**PAGE EXTRACT:**
........

Time zones were first adopted by the United States Congress with the Standard Time Act of 1918. All of Indiana was located in the Central Time Zone. It was at this time the dividing line between Eastern Time and Central Time was moved from the Pennsylvania-Ohio and West Virginia-Ohio state lines. The Ohio-Indiana state line became the time zone line in 1927 (north of US Route 40) and 1935 (from US Route 40 to the Ohio River). Daylight saving time (DST) was included in the original Standard Time Act. A year later, Congress repealed daylight saving time from the Standard Time Act of 1918, though some communities continued to follow it. During World War II, daylight saving time was once again mandated by Congress to conserve energy. After the war, the mandate to observe daylight saving time was lifted again.

=== 1949 to 1959 ===
In 1949, in a heated rural vs. city debate, the Indiana General Assembly passed a law to put all of Indiana on Central Standard Time and to outlaw daylight saving time. However, the law had no enforcement power, and it was largely ignored by communities that wanted to observe Eastern Standard Time. The General Assembly passed a law to make Central Time the official time zone of the state in 1957, but permitted any community to switch to daylight saving time during the summer. The law did, however, make it illegal for communities to observe "fast time" (i.e., daylight saving time) during the winter months. Governor Harold W. Handley vowed to enforce the law by withdrawing state aid from communities that attempted to observe "fast time" during the winter, though legal obstacles forced the governor to back down from his stance. Once again, the law was not enforceable, and individual communities continued to observe whichever time zone they preferred.

=== 1960 to 1977 ===

1961–1967. In 1961, The Interstate Commerce Commission divided Indiana between the Eastern and Central Time Zones. The new time zone line was never uniformly observed.
From 1967 to 1977, six counties in the northwest near Chicago and six southwest counties in and around Evansville, observed DST in the Central Time Zone. The other 82 counties were in the Eastern Time Zone and did not observe DST; however, six counties near Louisville, Kentucky; and Cincinnati, unofficially observed DST.

 In 1961, the legislature repealed the 1957 law making Central Time the official time of Indiana, which allowed any community to observe DST. The Interstate Commerce Commission divided Indiana between the Central Time Zone and the Eastern Time Zone. This made more of the Michigan-Indiana (first changed in 1931) and Kentucky-Indiana (first changed in 1935 and additionally in 1957) state lines the time zone boundaries. Neither the time zone line nor daylight saving time were uniformly observed. The United States Congress later passed the Uniform Time Act of 1966 to specify where and when daylight saving time was applied in the U.S., and authority was shifted to the United States Department of Transportation (USDOT). Prior to the passing of this law, each state was permitted to decide this issue for itself. Having the state split in two time zones was inconvenient, however, so Governor Roger D. Branigin petitioned the USDOT to place all of Indiana back in the Central Time Zone a year later.

........

**SOURCE MATERIAL:**
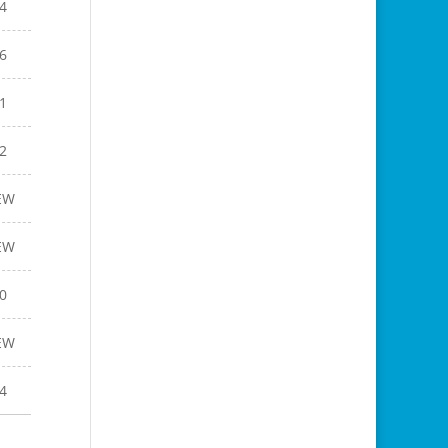
4
6
1
2
EW
EW
0
EW
4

........

**TASK DESCRIPTION:** Reproduce the passage on Indiana time zone history word for word, starting at "From 1967 to" and ending at "unofficially observed DST.".

**TASK SOLUTION:**
From 1967 to 1977, six counties in the northwest near Chicago and six southwest counties in and around Evansville, observed DST in the Central Time Zone. The other 82 counties were in the Eastern Time Zone and did not observe DST; however, six counties near Louisville, Kentucky; and Cincinnati, unofficially observed DST.